We know the heating of this continent is causing strange disasters that take tolls on human lives. Are we paying attention to what it’s doing to the rest of the planet’s living communities?
Bark beetles thrive unnaturally in a warming West. They are free to eat up the pine bark, thwarting the growth of pine seeds that serve as food for endangered bears of the Yellowstone.
This is an example of the links between our food systems, climate, and extinctions. It’s somewhat hard to wrap our heads around these links, and it’s easy enough for most of us to pay no attention until climate crisis arrives at our own doorsteps. And yet, as with the famous effect of the butterflies flapping their wings, everything is connected. When any one ecosystem unravels, the entire biocommunity of a continent eventually suffers for it.
The best answers might not be easy, but they are simple.
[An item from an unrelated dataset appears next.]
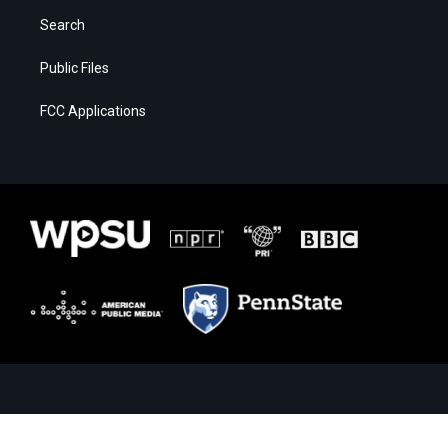
Search
Public Files
FCC Applications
We stop breeding cows into existence for consumer demand. We stop using land for feed crops for industrially confined, mechanized dairy animals.
Already, the livestock sector (meat and dairy production, grazing and feed crops) covers 27% of the Earth’s total land surface. That’s more than the Earth’s forested lands – which are rapidly being degraded and destroyed for animal agribusiness.
And if we divest ourselves from animal agribusiness, with its high carbon and methane emissions, its waste runoff, and its indifference to aware beings? This will help us shift to direct use of land to grow human food – as opposed to allocating it to the global feed markets that create economic dependencies and usurp far more planetary space than humanity needs.
And it will align our food system with the Quaker testimonies of simplicity and peace. Consider the radical approach to these testimonies taken by the well-known Quaker humanitarian Benjamin Lay. Preaching an anti-slavery message all the way from London to York in the north of England, Benjamin Lay walked. Why? Lay was protesting the oppression of both the stablehands and the horses. Lay refused to subjugate others in the human community – and beyond. Benjamin Lay would find plenty to protest today.